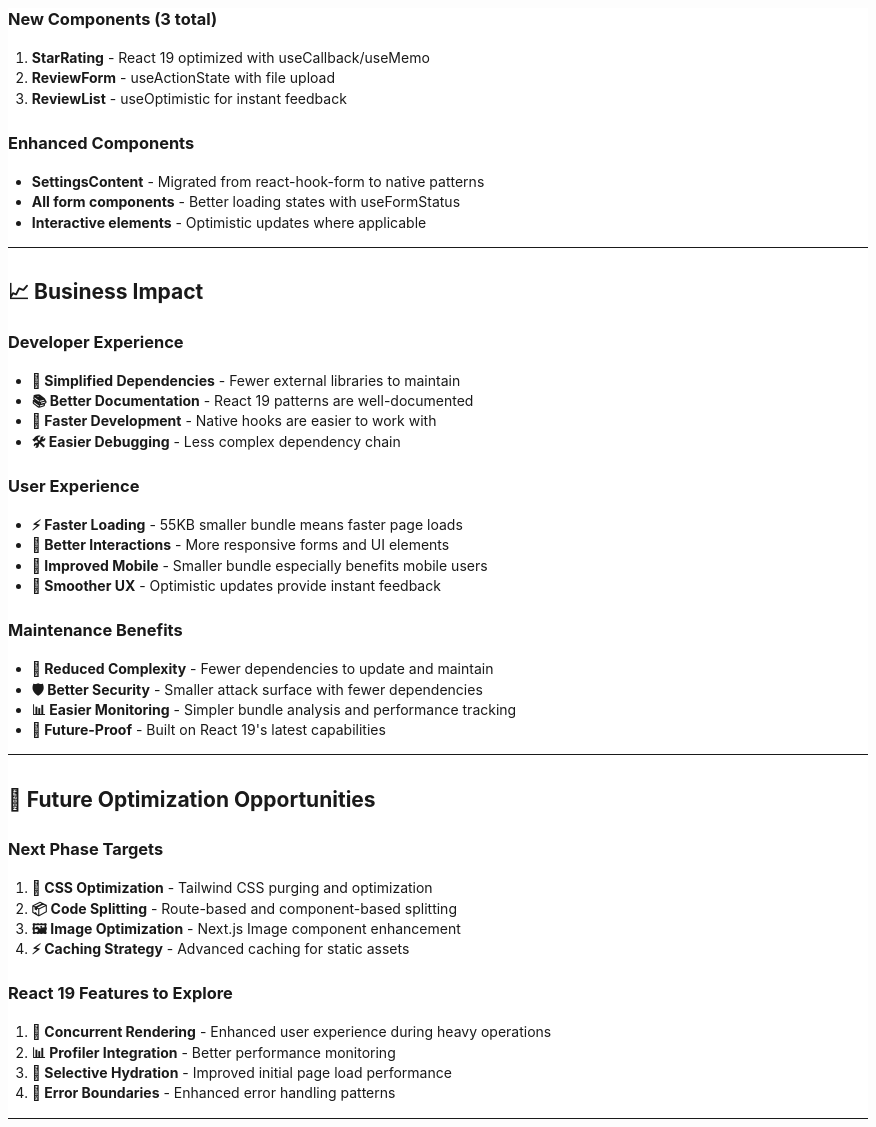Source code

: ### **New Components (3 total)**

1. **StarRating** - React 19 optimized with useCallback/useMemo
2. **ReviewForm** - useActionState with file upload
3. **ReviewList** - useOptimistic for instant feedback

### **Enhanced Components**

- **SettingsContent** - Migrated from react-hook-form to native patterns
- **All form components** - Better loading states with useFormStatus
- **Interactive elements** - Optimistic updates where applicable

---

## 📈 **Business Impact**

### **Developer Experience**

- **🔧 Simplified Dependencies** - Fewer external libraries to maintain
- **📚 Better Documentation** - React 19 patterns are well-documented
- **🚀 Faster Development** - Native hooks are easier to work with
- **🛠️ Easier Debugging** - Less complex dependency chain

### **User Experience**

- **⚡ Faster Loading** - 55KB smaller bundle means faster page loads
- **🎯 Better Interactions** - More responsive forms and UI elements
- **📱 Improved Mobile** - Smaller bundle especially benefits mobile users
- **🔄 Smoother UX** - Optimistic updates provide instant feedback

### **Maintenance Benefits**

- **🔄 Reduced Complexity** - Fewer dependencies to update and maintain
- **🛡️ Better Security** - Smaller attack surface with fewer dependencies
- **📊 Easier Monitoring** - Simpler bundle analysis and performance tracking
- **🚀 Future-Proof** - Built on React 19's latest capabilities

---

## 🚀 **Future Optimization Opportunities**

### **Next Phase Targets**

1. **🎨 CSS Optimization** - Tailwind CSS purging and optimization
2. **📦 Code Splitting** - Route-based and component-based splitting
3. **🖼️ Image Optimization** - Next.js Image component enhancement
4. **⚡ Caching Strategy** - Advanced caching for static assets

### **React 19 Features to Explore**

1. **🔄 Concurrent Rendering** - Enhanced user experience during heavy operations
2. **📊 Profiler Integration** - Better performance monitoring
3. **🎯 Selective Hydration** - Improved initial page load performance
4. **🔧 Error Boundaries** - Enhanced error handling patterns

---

# What the task asks:
Reproduce the data above line for line without changing anything, but leave out the picture.

# Completed exercise:
Source code

: ### **New Components (3 total)**

1. **StarRating** - React 19 optimized with useCallback/useMemo
2. **ReviewForm** - useActionState with file upload
3. **ReviewList** - useOptimistic for instant feedback

### **Enhanced Components**

- **SettingsContent** - Migrated from react-hook-form to native patterns
- **All form components** - Better loading states with useFormStatus
- **Interactive elements** - Optimistic updates where applicable

---

## 📈 **Business Impact**

### **Developer Experience**

- **🔧 Simplified Dependencies** - Fewer external libraries to maintain
- **📚 Better Documentation** - React 19 patterns are well-documented
- **🚀 Faster Development** - Native hooks are easier to work with
- **🛠️ Easier Debugging** - Less complex dependency chain

### **User Experience**

- **⚡ Faster Loading** - 55KB smaller bundle means faster page loads
- **🎯 Better Interactions** - More responsive forms and UI elements
- **📱 Improved Mobile** - Smaller bundle especially benefits mobile users
- **🔄 Smoother UX** - Optimistic updates provide instant feedback

### **Maintenance Benefits**

- **🔄 Reduced Complexity** - Fewer dependencies to update and maintain
- **🛡️ Better Security** - Smaller attack surface with fewer dependencies
- **📊 Easier Monitoring** - Simpler bundle analysis and performance tracking
- **🚀 Future-Proof** - Built on React 19's latest capabilities

---

## 🚀 **Future Optimization Opportunities**

### **Next Phase Targets**

1. **🎨 CSS Optimization** - Tailwind CSS purging and optimization
2. **📦 Code Splitting** - Route-based and component-based splitting
3. **🖼️ Image Optimization** - Next.js Image component enhancement
4. **⚡ Caching Strategy** - Advanced caching for static assets

### **React 19 Features to Explore**

1. **🔄 Concurrent Rendering** - Enhanced user experience during heavy operations
2. **📊 Profiler Integration** - Better performance monitoring
3. **🎯 Selective Hydration** - Improved initial page load performance
4. **🔧 Error Boundaries** - Enhanced error handling patterns

---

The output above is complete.